Pour cause de fin de bail/Vengeance funèbre

La bibliothèque libre.
Pour cause de fin de bailÉdition de la Revue Blanche (p. 297-301).

VENGEANCE FUNÈBRE

Après une torpeur de cinquante et des années, la petite ville de Salbec se décida, par un beau matin d’été, à se réveiller, enfin.

Salbec, cité jadis florissante, douée par la nature d’une admirable situation et de mille agréments divers, possède un grave inconvénient : c’est d’être habitée par des Salbecquois, répugnante et morne peuplade.

Aussi, Salbec, en ces derniers temps, connut-il les affres de la dégringolade industrielle, commerciale et financière.

L’esprit de la population y est mesquin, incompréhensif, haineux.

Tout verbe initial, tout geste nouveau, toute idée un peu fraîche trouvent en le Salbecquois un ennemi farouche et résolu.
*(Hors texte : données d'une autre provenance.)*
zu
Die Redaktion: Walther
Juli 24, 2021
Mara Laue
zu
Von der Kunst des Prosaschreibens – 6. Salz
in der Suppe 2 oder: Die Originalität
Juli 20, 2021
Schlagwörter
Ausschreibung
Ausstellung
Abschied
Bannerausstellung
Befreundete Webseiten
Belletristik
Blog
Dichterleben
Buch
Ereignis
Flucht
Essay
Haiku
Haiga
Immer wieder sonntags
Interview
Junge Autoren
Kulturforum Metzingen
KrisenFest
Soyez seulement vêtu pas tout à fait comme lui, le Salbecquois dira de vous : Ça ne doit pas être grand’chose de propre, ces gens-là !

Si vous vous occupez d’art ou de littérature, oh ! alors, vous êtes réputé du coup dangereuse canaille et faiseur de dupes !

Sorti de ces accès de méchanceté bête, et d’une fâcheuse tendance à se mêler des affaires des autres, le Salbecquois retombe dans sa torpeur.

Et pourtant, par une belle journée d’été, Salbec se réveilla.

Quelques habitants grouillèrent, se réunirent dans les cafés, nommèrent des présidents d’honneur et décrétèrent qu’il fallait faire quelque chose.

Quelque chose ! Oui, mais quoi ?

Organiser des fêtes ! Oui, mais quelles fêtes ?

Les uns voulaient un concours d’orphéons, les autres des régates ; certains parlaient de courses de vélocipèdes, et chacun n’entendait pas démordre de son idée.

Pour en finir, on décida de convoquer dans une salle de la mairie toutes les personnes que la question intéressait, et de nommer un comité des fêtes chargé de ramener dans Salbec l’animation, la gaieté et les affaires.

Parmi les candidats aux fonctions de comitard, se trouvait un monsieur fort riche et récemment installé dans le pays.

Pour une raison ou pour une autre, ce gros rentier ne fut point élu, déboire qui lui causa une irritation plus vive que ne le comportait un aussi mince sujet.

— Ah ! c’est comme ça, vitupéra le monsieur riche. Eh bien ! je me vengerai.

Et le monsieur riche se vengea.

— Les Salbecquois, raisonna-t-il, ne veulent pas de moi pour organiser des divertissements ; alors, je vais leur organiser des enterrements.

N’allez pas croire trop vite qu’il tua des citoyens de sa main : le procédé eût été excessif.

Il se contente de payer aux plus humbles trépassés de riches et décoratives obsèques avec les grosses cloches qui ne vibrent d’habitude que pour les opulents trépas.

À chaque décès, avisé par un employé de la mairie, il se présente dans la famille du mort et, sous un fallacieux prétexte, lui fait cadeau d’un enterrement de première classe avec tout le tralala de prêtres, de chantres, d’enfant de chœur clamant par les rues de Salbec leurs funèbres psaumes.

Et bing, bang, beng ! on n’entend plus que le gros bourdon désolant de la paroisse.

Complètement démoralisé, le comité des fêtes a donné sa démission.

Ce n’est pas encore cette année que les affaires reprendront à Salbec.